For Frank Schirrmacher in the Frankfurter Allgemeine Zeitung, the question is no longer whether Peter Handke deserved the Heinrich Heine Prize (this was refuted by Hubert Spiegel recently in this paper) or not. The real question is: "Should Peter Handke be allowed to receive the prize? This is purely a question of power. If he doesn't receive it after the jury's decision has been made clear, then literary prizes in Germany will be exposed as the arbitrary character assassinations that they have always been, from the times of the 'anonimo romano' until today. Honouring someone, regardless of how controversial he may be, and then openly declaring him unworthy of that honour, without anything else having happened, is the ultimate form of social backslide. It turns the literary critic into the henchman of the politician. With the politicians' interference, the critic's objections to Handke now sound like a denunciation to the police."

The Frankfurter Rundschau prints a text written "Because of the circumstances" for Peter Handke by fellow Austrian writer and former Heinrich-Heiner Prize winner Elfriede Jelinek on her homepage. "The poet has to say what he has to say, because it's necessary for him to say it. But it's not that he has to say what is necessary, because that would mean he had nothing more to say, that he only had to get done what needed doing. And that's not enough."

Andrej Ivanji points out in Die Tageszeitung that Peter Handke by no means spoke for all Serbs. "In the mid 90s, Handke visited Serbia and read in Serbian in the Belgrad theatre 'Jugoslovensko dramsko pozoriste.' In so doing he won the hearts of the gathered Serbian intellectual elite. At least, that is, those members of the Serbian Writers' Association and the Academy of Arts and Sciences who put forward the ideology of a Greater Serbia which Slobodan Milosevic used as the basis for his military campaigns."


Die Welt, 02.06.2006

Eckhard Fuhr praises the self-ironic investigation of Germanness in the German National Museum in Nuremberg. "A path of German longing leads from Goethe's Roman Campagna deep into the Blue Grotto in Capri, through the history of German education, the German pop song right through to the Aldi food store chain. The German longing for all things Italian, and the Italianisation of German daily life are an especially gripping chapter in the exhibition. It shows how the history of ideas, migration, tourism and design, the European market and the media all work together in a large cultural and historical laboratory."

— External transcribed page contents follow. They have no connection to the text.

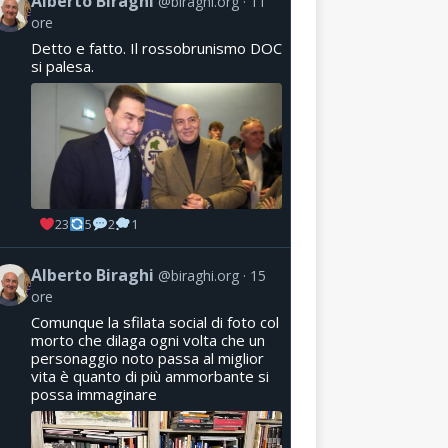
Alberto Biraghi
@biraghi.org
11
ore
Detto e fatto. Il rossobrunismo DOC
si palesa.
23
5
2
1
Alberto Biraghi
@biraghi.org
15
ore
Comunque la sfilata social di foto col
morto che dilaga ogni volta che un
personaggio noto passa al miglior
vita è quanto di più ammorbante si
possa immaginare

Neue Zürcher Zeitung, 02.06.2006


Istanbul's Roma quarter Sulukule, one of the oldest of its kind, stands to be torn down to make way for a new museum quarter. Günter Seufert suspects motives at work other than purely economic ones. "Still today, alongside all the rubbish collectors and craftsmen, there are a lot of musicians in Sulukule, whose women and daughters have now started performing as dancers in the bars. Until the 90s, Sulukule was a favoured haunt of the well-heeled visitor who could find here what was otherwise rare in the strictly Muslim Istanbul of the day – in some of the huts the girls would let their drapery fall. This business niche has long since been internationalised in Istanbul, but in men's fantasies Sulukule is still what it once was. Stories of the loose morals of the Roma woman flicker through the city."


Frankfurter Allgemeine Zeitung, 02.06.2006


Painter Georg Baselitz explains in an interview why he has painted some of his works a second time. "In recent years I have increasing started working with a photo in my left hand, which is something I never used to do. I take photos of paintings, by Edvard Munch for example. I use quotations. And I do the same thing with my own work. I take photos of my paintings and I paint them again. They recall a situation, a painting, a time, in such a profusely emotional way, that they cannot but address the thing again. Naturally to do it better. This is a protest."